A personable young man with a twinkle in his eyes and a wry grin, Williams suggested in August that maybe he wasn’t always as serious as he needed be.

“We were looking to put him on the bench or moving him,” said offensive coordinator Chad Morris. “He wasn’t playing with any confidence.”

A couple dropped passes at Georgia might have been a big setback, Morris said, hadn’t Williams the experience as a freshman. Williams said he began to draw on what he learned watching Watkins prepare and it began pay dividends quickly after Georgia.

“If you watch him in practice, it will make you mad. You’d get frustrated,” Carter said. “When the lights come on, he’s a different player.”

“I can’t tell you how many games with a few seconds to play, I’d call a timeout and say, ‘what are we going to do?’ The guys would say, ‘throw it to Mike.’”

Far from a finished product, Morris said Williams has become not only a big-play downfield target but one of the more dependable receivers because of his ability to shed coverage or go above it.

“It’s changed.
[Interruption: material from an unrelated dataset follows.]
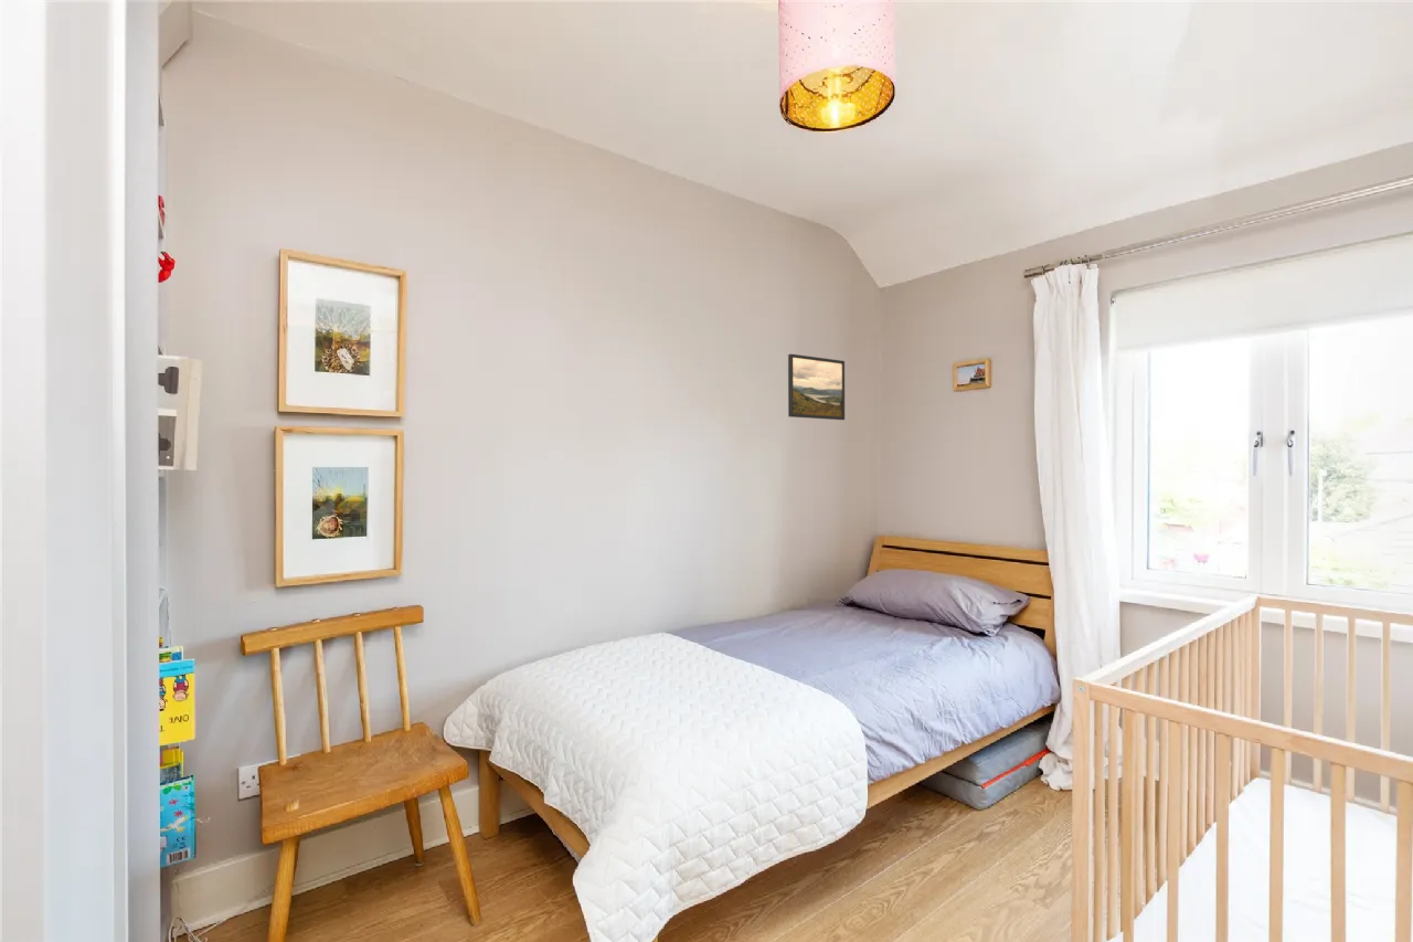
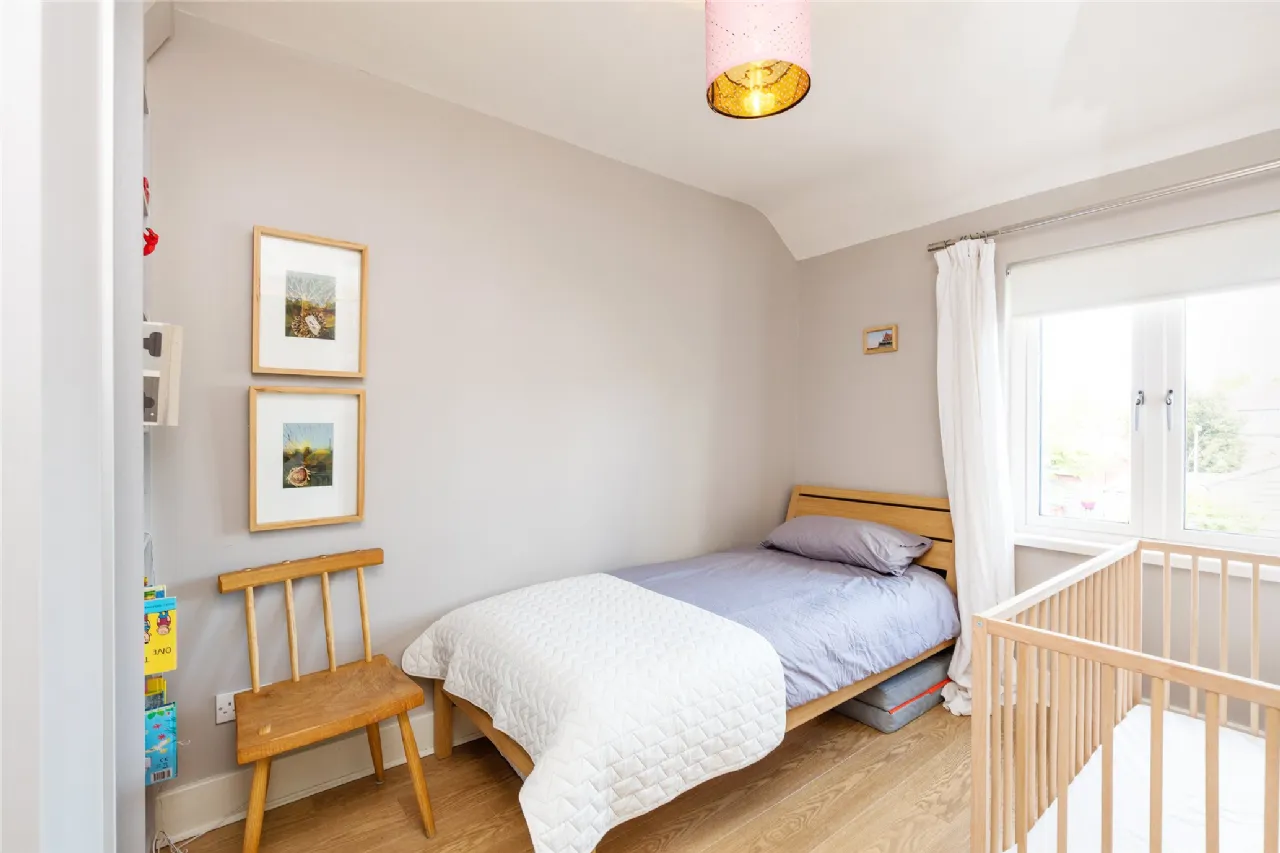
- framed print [787,353,846,421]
I’m trying to handle my business, learning to focus,” he said. “Learning how to practice, taking notes from when Sammy was here.

“I’m just trying to be great,” he said. “But it takes a whole lot of work.”

Ironically he provably wasn’t two feet off the ground for his most dramatic catch this season, a Superman dive for a 31-yard touchdown pass from Deshaun Watson against N.C. State on Williams’ 20th birthday.

“What he’s meant to us right now is definitely provided some consistency and the ability to get open,” Morris said. “He’s a guy that’s really worked hard to get to where he is today.”